Canadian mining equities improve in Q1, but companies remain cautious

Canadian mining equities showed modest signs of improvement during the first quarter underpinned by commodity prices and continued cost focus of miners, according to Ernst & Young's recent Canadian Mining Eye report.

The index — which tracks Canadian mining sector performance of 100 TSX and TSXV mid-tier and junior companies with market capitalizations between $2 billion and $100 million – gained 13% during the first quarter compared to an 8% loss the previous quarter. It also outperformed the S&P/TSX Composite index, which gained only 5% during the first quarter. In comparison, the London Metal Exchange index (LMEX) lost 6% during the quarter.

While gold prices have experienced a modest recovery this year, hitting a six-month high mid-March, E&Y believes they will resume a declining trend. Prices for the precious metal are down 19% over a year and ongoing uncertainty over prices are likely to continue driving some companies to opt for hedging their future gold production.

Major players continue to focus on rigorous cost control measures and disciplined M&A activities and juniors still seek the right opportunities, adds the study. The first group gained 10% this quarter compared to a fall of 2% the previous quarter. The world's number one gold producer, Barrick Gold (TSE: ABX), reported a 14% decline in all-in sustaining costs to $899 an ounce for the last quarter compared to the same period in the previous year.

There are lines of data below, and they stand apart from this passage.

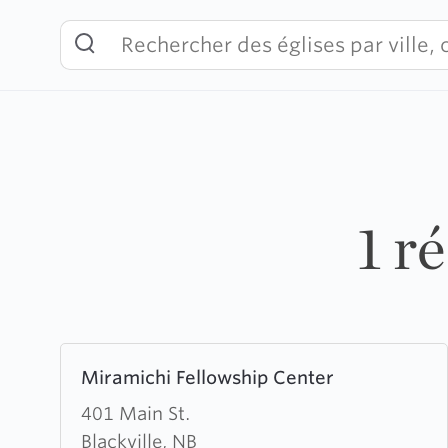
Skip
to
content
1 r
Learn
Miramichi Fellowship Center
more
about
401 Main St.
Miramichi
Blackville, NB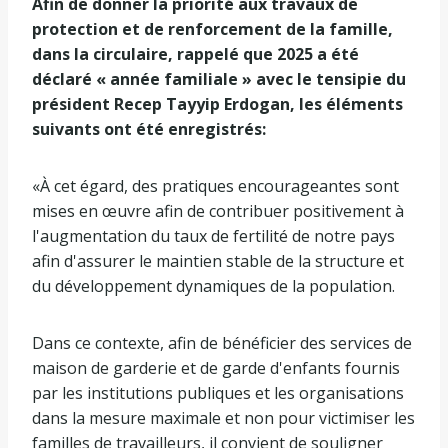
Afin de donner la priorité aux travaux de
protection et de renforcement de la famille,
dans la circulaire, rappelé que 2025 a été
déclaré « année familiale » avec le tensipie du
président Recep Tayyip Erdogan, les éléments
suivants ont été enregistrés:
«À cet égard, des pratiques encourageantes sont
mises en œuvre afin de contribuer positivement à
l'augmentation du taux de fertilité de notre pays
afin d'assurer le maintien stable de la structure et
du développement dynamiques de la population.
Dans ce contexte, afin de bénéficier des services de
maison de garderie et de garde d'enfants fournis
par les institutions publiques et les organisations
dans la mesure maximale et non pour victimiser les
familles de travailleurs, il convient de souligner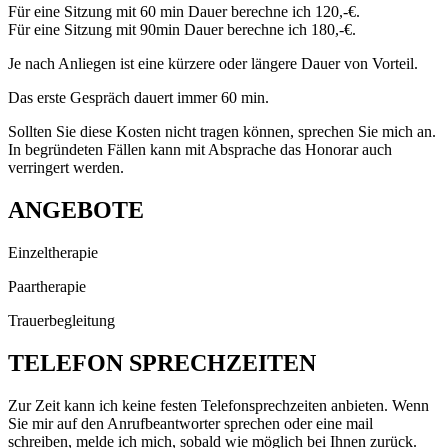
Für eine Sitzung mit 60 min Dauer berechne ich 120,-€.
Für eine Sitzung mit 90min Dauer berechne ich 180,-€.
Je nach Anliegen ist eine kürzere oder längere Dauer von Vorteil.
Das erste Gespräch dauert immer 60 min.
Sollten Sie diese Kosten nicht tragen können, sprechen Sie mich an.
In begründeten Fällen kann mit Absprache das Honorar auch
verringert werden.
ANGEBOTE
Einzeltherapie
Paartherapie
Trauerbegleitung
TELEFON SPRECHZEITEN
Zur Zeit kann ich keine festen Telefonsprechzeiten anbieten. Wenn
Sie mir auf den Anrufbeantworter sprechen oder eine mail
schreiben, melde ich mich, sobald wie möglich bei Ihnen zurück.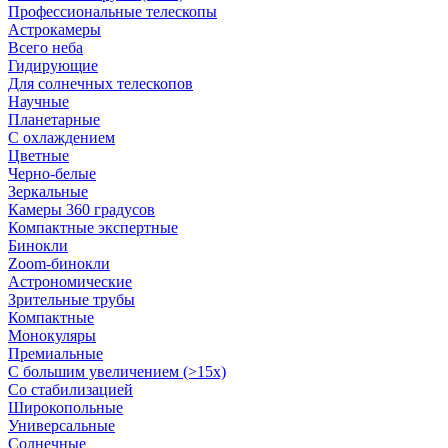
Профессиональные телескопы
Астрокамеры
Всего неба
Гидирующие
Для солнечных телескопов
Научные
Планетарные
С охлаждением
Цветные
Черно-белые
Зеркальные
Камеры 360 градусов
Компактные экспертные
Бинокли
Zoom-бинокли
Астрономические
Зрительные трубы
Компактные
Монокуляры
Премиальные
С большим увеличением (>15x)
Со стабилизацией
Широкопольные
Универсальные
Солнечные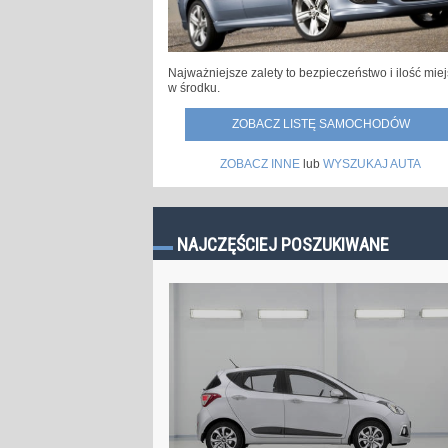
Najważniejsze zalety to bezpieczeństwo i ilość mie
w środku.
ZOBACZ LISTĘ SAMOCHODÓW
ZOBACZ INNE
lub
WYSZUKAJ AUTA
NAJCZĘŚCIEJ POSZUKIWANE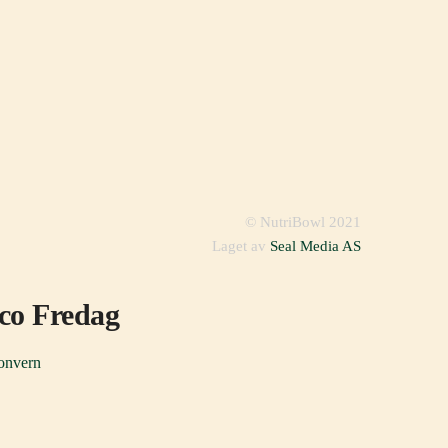
© NutriBowl 2021
Laget av
Seal Media AS
aco Fredag
onvern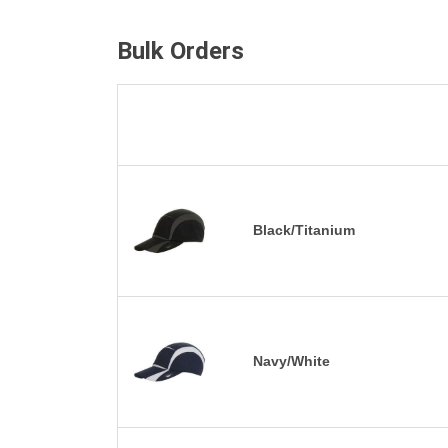
Bulk Orders
Black/Titanium
Navy/White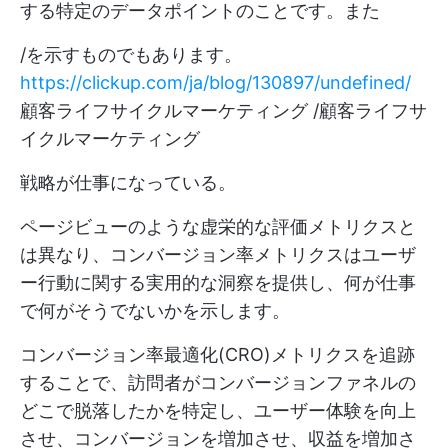
する特定のデータポイントのことです。また
/を示すものでもあります。
https://clickup.com/ja/blog/130897/undefined/
顧客ライフサイクルマーケティング /顧客ライフサ
イクルマーケティング
戦略が仕事になっている。
ページビューのような虚栄的な評価メトリクスと
は異なり、コンバージョン率メトリクスはユーザ
ー行動に関する実用的な洞察を提供し、何が仕事
で何がそうでないかを示します。
コンバージョン率最適化(CRO)メトリクスを追跡
することで、訪問者がコンバージョンファネルの
どこで脱落したかを特定し、ユーザー体験を向上
させ、コンバージョンを増加させ、収益を増加さ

Fellow Canadian Goldcorp (TSE:G) reported an 11% decline in all-in sustaining costs to $810 an ounce during the same period.

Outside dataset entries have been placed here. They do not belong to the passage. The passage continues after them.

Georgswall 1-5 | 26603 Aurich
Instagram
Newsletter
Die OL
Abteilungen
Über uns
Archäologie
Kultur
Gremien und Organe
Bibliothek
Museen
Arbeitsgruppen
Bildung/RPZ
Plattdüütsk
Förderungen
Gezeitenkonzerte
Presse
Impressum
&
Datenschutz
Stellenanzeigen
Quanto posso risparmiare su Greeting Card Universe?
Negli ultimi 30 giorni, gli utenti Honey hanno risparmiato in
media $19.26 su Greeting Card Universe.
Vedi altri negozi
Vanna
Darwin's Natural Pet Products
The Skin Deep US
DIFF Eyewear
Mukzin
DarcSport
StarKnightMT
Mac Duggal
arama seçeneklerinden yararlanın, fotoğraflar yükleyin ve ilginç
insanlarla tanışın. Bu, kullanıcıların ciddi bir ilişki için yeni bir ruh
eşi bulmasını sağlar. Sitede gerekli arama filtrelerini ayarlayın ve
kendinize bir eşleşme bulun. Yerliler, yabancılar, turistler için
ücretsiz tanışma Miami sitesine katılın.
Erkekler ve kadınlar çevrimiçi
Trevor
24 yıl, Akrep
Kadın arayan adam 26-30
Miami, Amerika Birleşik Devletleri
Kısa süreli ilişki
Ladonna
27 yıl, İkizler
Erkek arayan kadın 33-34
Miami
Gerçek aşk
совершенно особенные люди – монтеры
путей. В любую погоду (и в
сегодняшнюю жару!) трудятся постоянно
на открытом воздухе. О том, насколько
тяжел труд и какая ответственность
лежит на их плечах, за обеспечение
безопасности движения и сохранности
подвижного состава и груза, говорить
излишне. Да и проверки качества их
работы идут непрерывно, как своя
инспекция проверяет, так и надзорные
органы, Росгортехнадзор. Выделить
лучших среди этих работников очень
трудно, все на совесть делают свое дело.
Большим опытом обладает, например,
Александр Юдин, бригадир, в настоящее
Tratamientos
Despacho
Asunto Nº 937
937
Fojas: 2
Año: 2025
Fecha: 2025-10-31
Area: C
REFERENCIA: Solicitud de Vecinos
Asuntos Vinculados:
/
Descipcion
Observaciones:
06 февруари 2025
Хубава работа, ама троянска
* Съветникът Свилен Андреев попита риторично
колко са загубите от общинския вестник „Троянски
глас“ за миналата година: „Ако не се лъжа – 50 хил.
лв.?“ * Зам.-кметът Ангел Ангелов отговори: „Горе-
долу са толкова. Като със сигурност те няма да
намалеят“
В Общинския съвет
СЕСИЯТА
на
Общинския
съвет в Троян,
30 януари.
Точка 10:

The report concludes that weak share and asset prices in the mining and metals sector provides companies with an opportunity to acquire assets at relatively lower prices. Some analysts are sounding caution that buyers need to maintain a disciplined view to acquisitions so that they avoid overpaying.

While some mid-tier companies were able to tap equity capital, fund raising still remains challenging for juniors. Juniors must continue to be creative in their approach to raise money in the market.

Overall, the report views the first quarter as a positive start for the year with modest strengthening of investor confidence levels for the sector.